▸ SOURCE:
########

# Neighborhood cat trying to break into my home....literally.



## FelineMommy (Jul 6, 2010)

We have to cats (a spayed female and a neutered male), both 11 years old. There is also a cat in our neighborhood (who I have to assume by his behavior is not neutered) who, quite literally, tries to break into our house through the window screens. We think we know which house he lives in, and he only seems to be out and wandering free at night. Or at least that's the only time he bothers us.

We literally cannot leave our windows open past about 9:00 p.m. or whenever it gets dark.....that's when he sneaks up to the windows and climbs the screens and tries to get it.....thus FREAKING out our indoor kitties and causing chaos. Not to mention damage to our window screens. He does this at any window he can get to (first floor, second floor, etc). Pretty much no window is safe, and we kind of feel like prisoners in our own home.

He also used to spray our front door, but I was able to stop that by leaving a bag of moth balls (opened) next to the door. The smell turned him away.

Any ideas on what we can do (other than getting a dog or lining the entire exterior of our house with moth balls) to keep him away from our house in general so we can open our windows at night?

Thank you!


----------



## Heidi n Q (Nov 22, 2006)

How about motion-activated lawn sprinklers? He'll douse himself with water whenever he ventures close.


----------



## MEOWx4 (Apr 22, 2009)

This is funny only because I have a friend with a similar story. She has 2 indoor cats, male and female, and there is a black cat that likes to sit at their sliding door and terrorize her cats around 4am, he throws himself at the sliding door which causes her cats to freak and go crazy, in return waking her up at the butt crack of dawn.

Maybe you can try squirting the cat with a spray bottle through the screen when you see him do it? I'm not sure what else could help.

Oh I have to add she also had a confrontational chat with said cat one early morning in which she said "how dare you sir!!"


----------



## Alpaca (Dec 21, 2009)

Sorry to laugh, but I found that 'how dare you sir' comment, pretty funny. I assume the cat didn't stop after that comment?

But seriously, that is not a good experience! I'm not sure what I would do given the same situation. Getting a dog might not be the solution as you're not sure if the cat is even frightened of dogs in the first place.

You might need to resort to a bag of mothballs at each window when you open it. Since a cat's sense of smell is pretty strong, you might not need to place it outside. Could you try applying sticky tape to the outside window sills? It might be a short term thing just so the outdoor cat figures out this is not a nice house to visit. After it goes off, then you can remove the tape.


----------



## FelineMommy (Jul 6, 2010)

Alpaca, I like your ideas. We will probably try putting moth balls outside the window we want to have open (we don't want to put them inside because we don't want to discourage my own kitties from sitting in the windows). I like the earlier post-er's idea of automatic sprinklers, too, but that's a bit expensive. Lol. As would be a dog (I was just being facetious with that thought). Moth balls and/or tape it will be for now, unless someone has other thoughts? Thank you, all!!


----------

########

▸ DATASET:
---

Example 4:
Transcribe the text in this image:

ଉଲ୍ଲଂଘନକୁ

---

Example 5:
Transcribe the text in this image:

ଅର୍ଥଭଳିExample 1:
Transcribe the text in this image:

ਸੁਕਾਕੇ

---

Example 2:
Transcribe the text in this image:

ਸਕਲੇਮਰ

########

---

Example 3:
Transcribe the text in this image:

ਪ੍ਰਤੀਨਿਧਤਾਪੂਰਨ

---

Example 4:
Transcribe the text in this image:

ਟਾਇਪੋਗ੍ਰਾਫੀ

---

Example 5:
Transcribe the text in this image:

########

▸ GIVEN TASK:
From the thread about the neighborhood cat, quote the passage from "We have to cats" up to and including "he bothers us.".

▸ FULL SOLUTION:
We have to cats (a spayed female and a neutered male), both 11 years old. There is also a cat in our neighborhood (who I have to assume by his behavior is not neutered) who, quite literally, tries to break into our house through the window screens. We think we know which house he lives in, and he only seems to be out and wandering free at night. Or at least that's the only time he bothers us.